Il caso della Germania: l’enigma svelato del basso tasso di mortalità
Secondo i dati pubblicati dalla Johns Hopkins University, il mondo conta a oggi, 1 aprile 2020, 874.081 positivi al COVID-19 e 43.291 morti, per un tasso di mortalità del 4,95%. In Europa, tra i paesi più colpiti, con più di 50.000 casi confermati, l’Italia ha un tasso di mortalità dell’11,74%, la Spagna dell’8,86%, la Francia del 6,75% e la Germania dell’1,08%. Come mai? Di certo sappiamo che è il paese europeo ad avere eseguito più test. Il grafico in alto di El País, aggiornato al 20/03/2020, mette in relazione mortalità e numero di test effettuati. I dati ci dicono che, al mondo, la Corea del Sud è il paese ad aver effettuato più test, con i suoi 5.832 test/mil. ab. (test per milione di abitanti) al giorno, seguita dalla Germania con 3.859 test/mil. ab. e l’Italia con 3.423 test/mil. ab.; una correlazione tra numero di test e tasso di mortalità esiste, come dimostrano i dati della Corea del Sud e della Germania, ma non sembra essere l’unica spiegazione all’enigma.
Qual è, dunque, la spiegazione? Le autorità non lo sanno per certo, nemmeno quelle tedesche, ma si ragiona almeno su tre ipotesi.
La prima ipotesi è che in Germania il virus sia ancora in una fase iniziale. In Italia, infatti, quando si è arrivati all’identificazione del ventesimo paziente positivo, è passata solo una settimana per arrivare al ventesimo morto. Questo indica che il virus circolava almeno da due o tre settimane, perché sono quelle necessarie al virus per arrivare alla morte. Dunque, eravamo già in ritardo di settimane. Gli altri paesi europei, data l’esperienza dell’Italia, hanno duplicato i loro sforzi nella ricerca dei positivi e questo ha fatto in modo che la Germania iniziasse a identificare il suo focolaio nella prima fase, come spiega il virologo Christian Drosten a Zeit. Identificare la maggior parte dei positivi all’inizio dello scoppio dell’epidemia è importante e potrebbe spiegare la bassa mortalità per due ragioni: un primo motivo, già accennato, è che ci vogliono almeno due o tre settimane prima che il virus provochi la morte; inoltre, l’aver identificato i casi positivi sin dal principio permette di abbassare il tasso di mortalità, perché permette di identificare il maggior numero di casi di pazienti giovani, che sono i primi a contagiarsi (perché fanno parte della popolazione attiva, che viaggia di più) e anche quelli che resistono di più.

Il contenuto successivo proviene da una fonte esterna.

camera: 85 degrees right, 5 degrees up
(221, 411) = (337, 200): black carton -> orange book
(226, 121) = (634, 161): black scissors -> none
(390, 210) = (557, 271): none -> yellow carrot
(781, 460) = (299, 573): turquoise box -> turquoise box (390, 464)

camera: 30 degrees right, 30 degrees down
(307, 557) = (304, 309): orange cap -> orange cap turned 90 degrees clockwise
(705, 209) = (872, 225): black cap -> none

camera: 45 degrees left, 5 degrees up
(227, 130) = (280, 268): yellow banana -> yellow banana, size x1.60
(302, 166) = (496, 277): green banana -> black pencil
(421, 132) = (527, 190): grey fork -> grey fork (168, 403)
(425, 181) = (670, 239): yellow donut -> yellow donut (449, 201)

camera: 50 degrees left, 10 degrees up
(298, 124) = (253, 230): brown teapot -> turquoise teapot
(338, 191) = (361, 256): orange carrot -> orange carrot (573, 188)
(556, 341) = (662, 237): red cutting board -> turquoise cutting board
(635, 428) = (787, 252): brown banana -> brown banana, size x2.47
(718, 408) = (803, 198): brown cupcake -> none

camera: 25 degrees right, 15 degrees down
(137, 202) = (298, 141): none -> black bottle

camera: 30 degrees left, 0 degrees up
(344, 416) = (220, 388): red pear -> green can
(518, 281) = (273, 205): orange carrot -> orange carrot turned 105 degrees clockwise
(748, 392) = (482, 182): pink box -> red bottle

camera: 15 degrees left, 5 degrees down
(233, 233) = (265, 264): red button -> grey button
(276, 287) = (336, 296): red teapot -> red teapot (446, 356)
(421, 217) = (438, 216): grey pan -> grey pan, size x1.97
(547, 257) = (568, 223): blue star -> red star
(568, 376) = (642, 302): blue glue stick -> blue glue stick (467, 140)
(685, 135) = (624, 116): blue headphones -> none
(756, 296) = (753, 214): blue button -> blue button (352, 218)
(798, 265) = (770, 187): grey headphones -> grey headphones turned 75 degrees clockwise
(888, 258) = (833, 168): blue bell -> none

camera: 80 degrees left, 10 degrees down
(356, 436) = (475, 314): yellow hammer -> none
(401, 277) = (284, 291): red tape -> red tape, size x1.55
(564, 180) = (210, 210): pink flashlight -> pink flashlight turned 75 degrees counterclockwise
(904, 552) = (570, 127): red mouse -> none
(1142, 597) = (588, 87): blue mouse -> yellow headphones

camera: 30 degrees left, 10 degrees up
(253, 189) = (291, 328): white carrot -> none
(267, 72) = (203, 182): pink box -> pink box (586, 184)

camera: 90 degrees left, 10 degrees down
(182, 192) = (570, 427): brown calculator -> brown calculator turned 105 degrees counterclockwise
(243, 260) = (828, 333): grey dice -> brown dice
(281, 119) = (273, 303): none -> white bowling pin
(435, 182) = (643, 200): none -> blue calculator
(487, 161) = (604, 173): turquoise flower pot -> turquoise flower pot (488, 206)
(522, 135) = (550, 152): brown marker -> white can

La seconda ipotesi si ricollega proprio all’età dei pazienti positivi al COVID-19 e, indirettamente, anche al numero di tamponi. In Germania, infatti, solo il 20% dei contagiati ha più di 60 anni, così come in Corea. In Italia, di contro, il 58% dei positivi (di quelli identificati) ha più di 60 anni. Questo potrebbe spiegare la differenza del tasso di mortalità tra i vari paesi, e non la piramide della popolazione di ogni paese, in quanto Germania e Italia hanno il 25% e il 26%, rispettivamente, di abitanti con più di 65 anni.
La terza ipotesi riguarda proprio il numero di tamponi. Più tamponi si effettuano, più è possibile individuare anche i casi più lievi (che di solito riguardano i più giovani) e più il tasso di mortalità si avvicina alla realtà, diminuendo il numero di morti.
In conclusione, sembra proprio che il basso tasso di mortalità in Germania sia dovuto a vari fattori, tra cui anche la fortuna di essere stata allertata dalla diffusione dell’epidemia in Italia.